_Work to complete_
1 – According to the passage on the European and council elections, when were the contested council seats last filled?
2 – Carry the passage on the European and council elections forward from its last sentence.

_Selected text_

Europe is half of the problem. Council seats being contested were last filled in 2010, when support for Tories and Lib Dems was highest.

Elections to the European parliament on 22 May will be unusual to the extent that the run-up will include rather a lot of arguing about Europe. Naturally, Ukip wants to keep Brussels in the frame. Nigel Farage has made it his explicit ambition to cause an “earthquake” at Westminster by mobilising public euroscepticism behind his yellow-and-purple banner.

On this occasion – and in reversal of old reticence – the Lib Dems will also be running explicitly on their attitude to Europe, which is rather more enthusiastic than Ukip's. (The thinking behind this potentially hazardous gambit is the subject of my column in the magazine this week.)

Live TV debates between Farage and Nick Clegg will give the campaign more prominence than past MEP ballots. All of which means even less attention than usual is being paid to local council elections on the same day. But the interaction of the two votes will be interesting – and potentially problematic for the two coalition parties. If Ukip succeeds in mobilising a lot of well-motivated Brussels-bashers there is a good chance some of that Farageism will also be expressed as council losses for the Tories. 

That is why some Conservative associations, with the tacit support of MPs, are effectively campaigning for a split ticket. They know some of their members are determined to register a protest vote on the MEP ballot paper and will hear efforts to sell them Cameron’s EU policy as a provocation. So instead the message is: “by all means have your fun with Ukip in the euro election, as long as you stick with the Tories for the council poll.”

For the Lib Dems, there is another problem unrelated to Europe. The council seats up for grabs are the ones that were last filled in 2010, on the same day as the general election. That was a high tide of support for Clegg’s party. They are also largely metropolitan seats, including London boroughs, where the Lib Dem vote will have come disproportionately from those of the party’s supporters who once fancied it as a leftwing antidote to New Labour. They have abandoned Clegg in droves.

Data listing

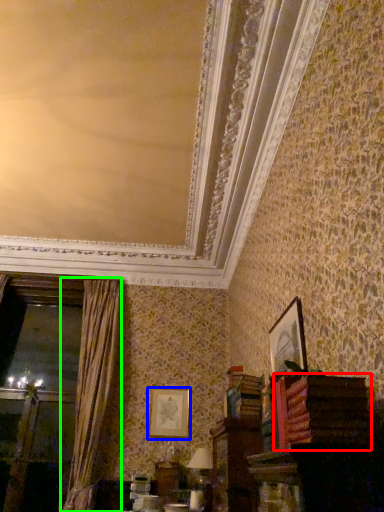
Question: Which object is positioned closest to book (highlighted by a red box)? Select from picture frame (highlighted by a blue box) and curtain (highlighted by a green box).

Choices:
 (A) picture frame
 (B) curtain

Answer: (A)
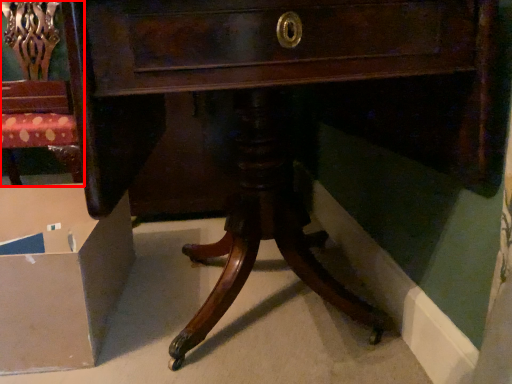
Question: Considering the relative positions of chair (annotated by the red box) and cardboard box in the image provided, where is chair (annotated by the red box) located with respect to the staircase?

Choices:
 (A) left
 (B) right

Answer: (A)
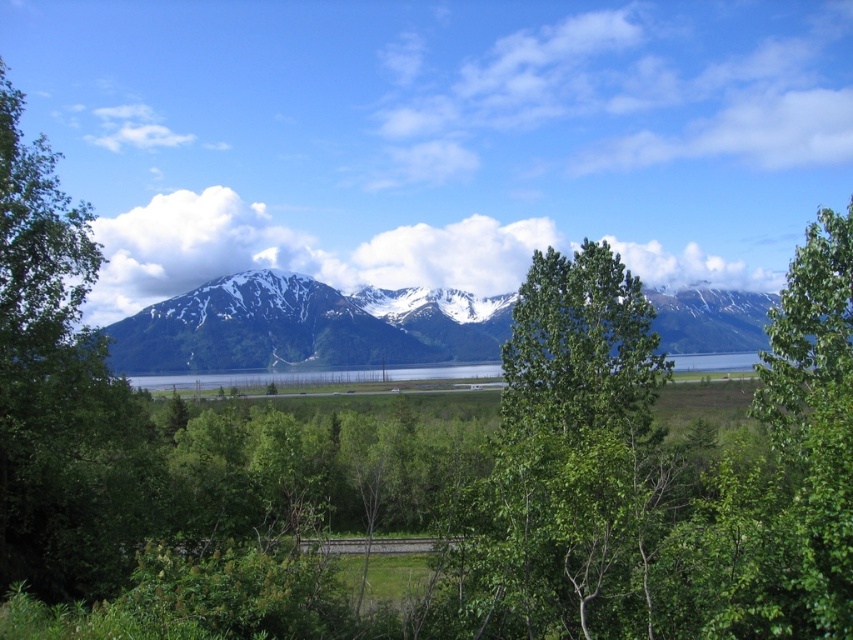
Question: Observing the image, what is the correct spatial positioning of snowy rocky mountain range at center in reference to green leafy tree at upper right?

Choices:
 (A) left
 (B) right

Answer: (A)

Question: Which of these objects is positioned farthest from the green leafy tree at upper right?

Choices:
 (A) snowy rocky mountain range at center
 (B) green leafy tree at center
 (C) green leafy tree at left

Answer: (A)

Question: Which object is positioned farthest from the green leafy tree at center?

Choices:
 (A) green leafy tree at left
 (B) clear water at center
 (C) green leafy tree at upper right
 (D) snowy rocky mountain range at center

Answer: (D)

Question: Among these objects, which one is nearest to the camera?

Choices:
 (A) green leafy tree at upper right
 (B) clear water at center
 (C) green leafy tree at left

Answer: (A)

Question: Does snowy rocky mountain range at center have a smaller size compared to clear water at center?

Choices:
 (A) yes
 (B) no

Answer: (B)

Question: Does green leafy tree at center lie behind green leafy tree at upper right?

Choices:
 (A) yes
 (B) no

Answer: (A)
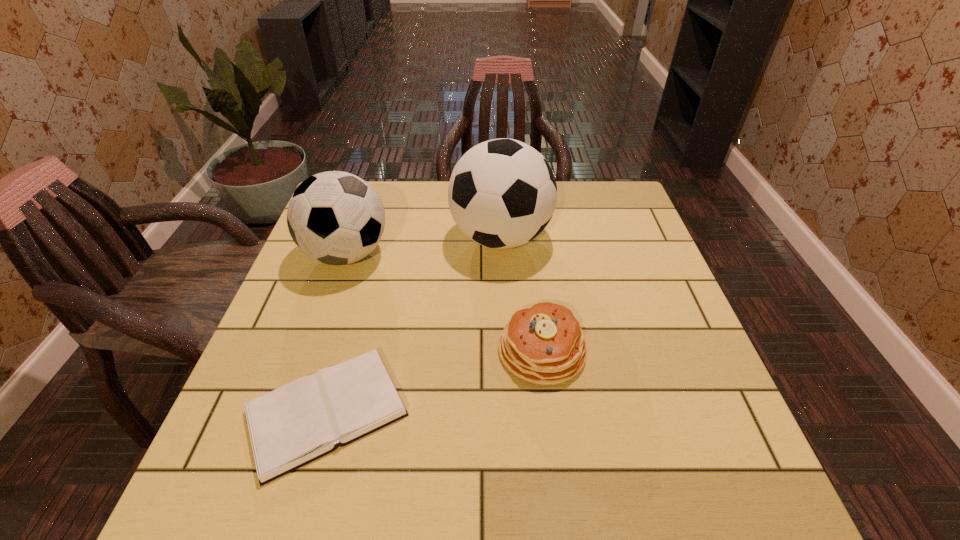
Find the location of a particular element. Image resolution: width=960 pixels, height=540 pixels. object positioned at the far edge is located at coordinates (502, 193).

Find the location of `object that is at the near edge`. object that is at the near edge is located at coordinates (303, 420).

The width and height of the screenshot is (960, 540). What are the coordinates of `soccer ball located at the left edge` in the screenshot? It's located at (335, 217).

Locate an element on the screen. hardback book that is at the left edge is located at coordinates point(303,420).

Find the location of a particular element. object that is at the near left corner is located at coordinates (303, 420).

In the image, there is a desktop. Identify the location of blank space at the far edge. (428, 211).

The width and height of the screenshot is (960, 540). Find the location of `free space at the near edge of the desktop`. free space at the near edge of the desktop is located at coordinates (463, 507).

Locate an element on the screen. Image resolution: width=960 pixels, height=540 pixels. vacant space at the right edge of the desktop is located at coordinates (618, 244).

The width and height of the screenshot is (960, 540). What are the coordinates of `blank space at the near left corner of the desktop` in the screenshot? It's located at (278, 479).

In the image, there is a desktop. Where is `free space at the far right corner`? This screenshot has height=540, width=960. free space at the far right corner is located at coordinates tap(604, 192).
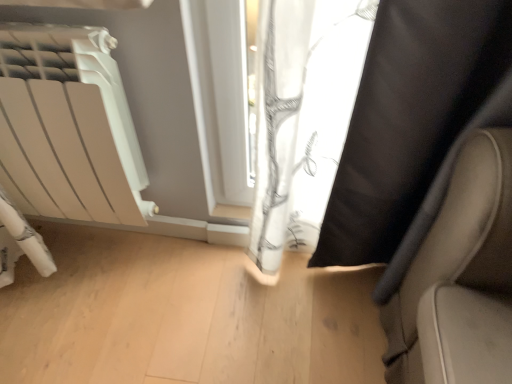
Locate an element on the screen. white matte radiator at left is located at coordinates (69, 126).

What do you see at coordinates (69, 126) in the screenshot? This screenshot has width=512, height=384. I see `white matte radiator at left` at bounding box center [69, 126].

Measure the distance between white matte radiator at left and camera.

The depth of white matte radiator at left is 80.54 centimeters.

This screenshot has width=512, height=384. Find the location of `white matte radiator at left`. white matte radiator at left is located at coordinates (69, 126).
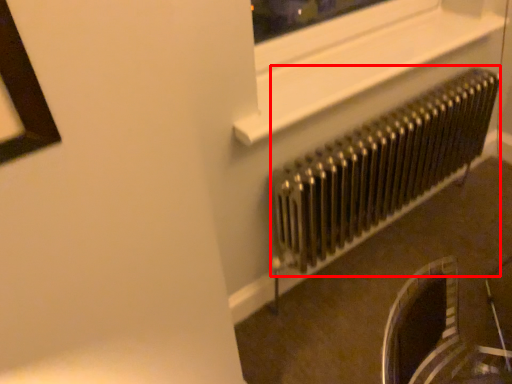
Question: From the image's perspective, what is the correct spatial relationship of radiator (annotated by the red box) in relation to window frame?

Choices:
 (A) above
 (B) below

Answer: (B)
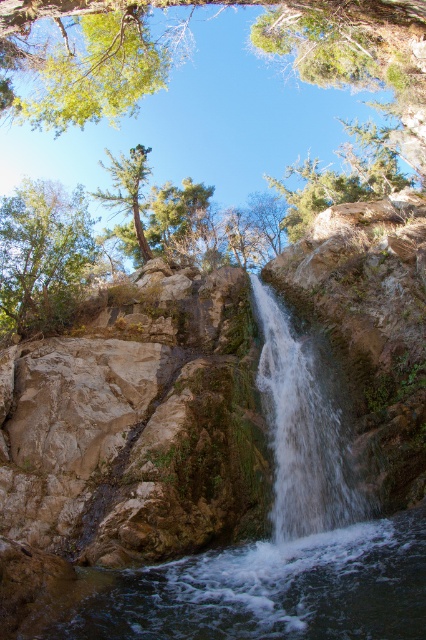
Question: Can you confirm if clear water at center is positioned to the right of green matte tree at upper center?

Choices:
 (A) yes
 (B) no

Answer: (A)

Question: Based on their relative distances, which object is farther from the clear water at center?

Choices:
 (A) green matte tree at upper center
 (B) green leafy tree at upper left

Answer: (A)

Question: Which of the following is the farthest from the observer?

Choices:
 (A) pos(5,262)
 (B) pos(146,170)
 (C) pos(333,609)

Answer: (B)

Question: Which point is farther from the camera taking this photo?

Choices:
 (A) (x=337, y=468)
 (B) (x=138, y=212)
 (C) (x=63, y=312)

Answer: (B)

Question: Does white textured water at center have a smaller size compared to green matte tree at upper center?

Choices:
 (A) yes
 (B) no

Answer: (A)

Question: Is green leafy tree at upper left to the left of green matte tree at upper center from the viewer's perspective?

_Answer set_
1 – In 2010, on the same day as the general election.

2 –
In other words, the council elections on 22nd May could represent a quite forensic probing of Lib Dem electoral weakness; a punch on the party’s most tender bruises. One senior figure in the party recently told me he could not imagine a worse combination than European elections on the same day as a contest to defend the 2010 council gains a year before the next general election. One reason for advertising a pro-EU position so vigorously in the campaign is that it at least provides a principled cover for the massacre. That is, Clegg can tell his demoralised troops that they took a beating for something in which they genuinely believe – which feels marginally better than being beaten up as David Cameron’s hapless lackeys.

Judging by recent precedent, yet more of Clegg’s councillors will be culled and, after some low-level grumbling, his party will carry on stoically towards the general election, like soldiers in the First World War marching stoically out of their trenches towards enemy machine guns. There is in the Lib Dem ranks now a kind of martyr’s pride at this capacity for rolling self-sacrifice in the name of coalition. As one Cleggite MP puts it: “It’s magnificent and ghastly at the same time.”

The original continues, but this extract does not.